● REQUEST
Return an exact copy of the entries, skipping any picture you find.

--------------------

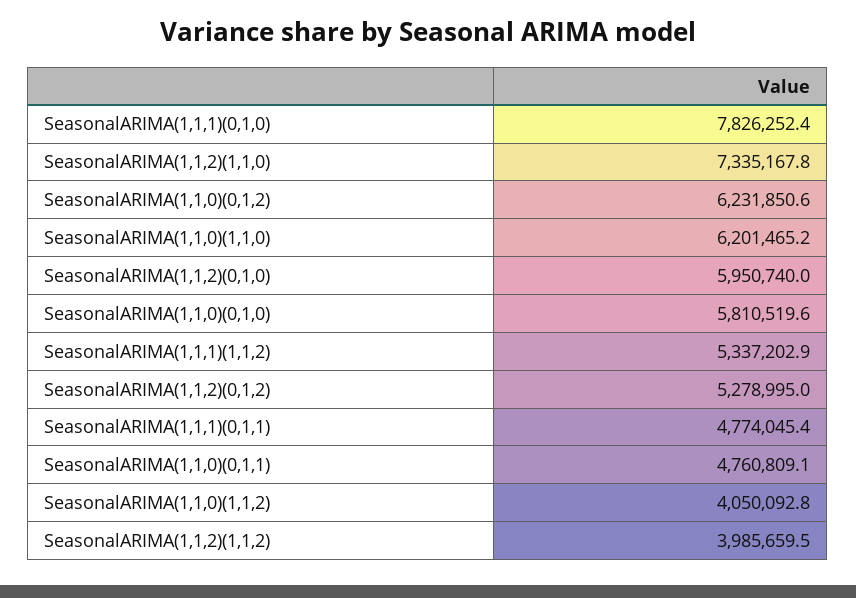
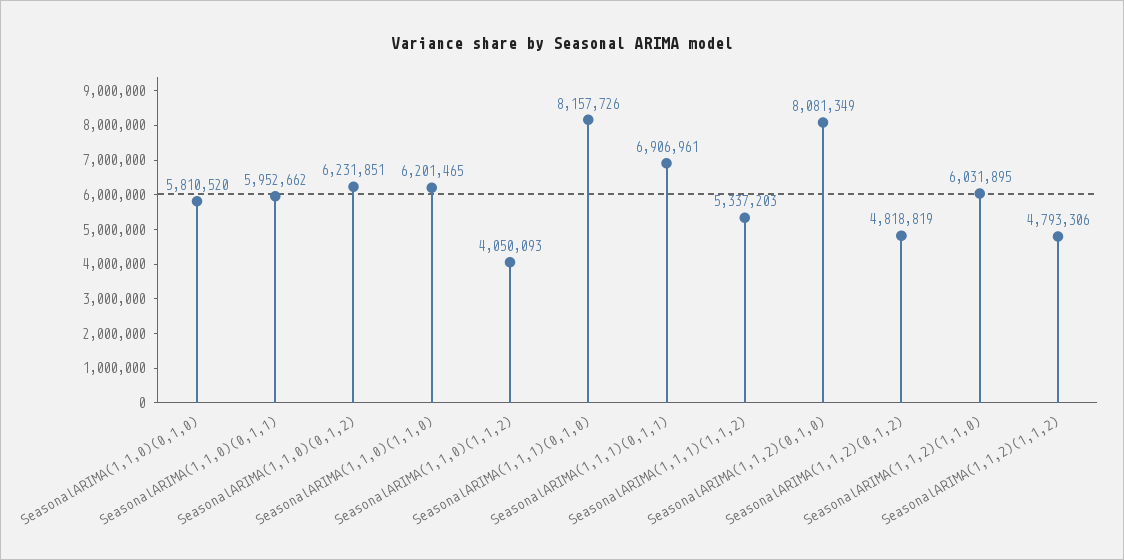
SeasonalARIMA(1,1,1)(0,1,0): 7826252.4 -> 8157726
SeasonalARIMA(1,1,2)(1,1,0): 7335167.8 -> 6031895
SeasonalARIMA(1,1,2)(0,1,0): 5950740 -> 8081349
SeasonalARIMA(1,1,2)(0,1,2): 5278995 -> 4818819
SeasonalARIMA(1,1,1)(0,1,1): 4774045.4 -> 6906961
SeasonalARIMA(1,1,0)(0,1,1): 4760809.1 -> 5952662
SeasonalARIMA(1,1,2)(1,1,2): 3985659.5 -> 4793306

--------------------

● REPLY
SeasonalARIMA(1,1,1)(0,1,0): 7826252.4 -> 8157726
SeasonalARIMA(1,1,2)(1,1,0): 7335167.8 -> 6031895
SeasonalARIMA(1,1,2)(0,1,0): 5950740 -> 8081349
SeasonalARIMA(1,1,2)(0,1,2): 5278995 -> 4818819
SeasonalARIMA(1,1,1)(0,1,1): 4774045.4 -> 6906961
SeasonalARIMA(1,1,0)(0,1,1): 4760809.1 -> 5952662
SeasonalARIMA(1,1,2)(1,1,2): 3985659.5 -> 4793306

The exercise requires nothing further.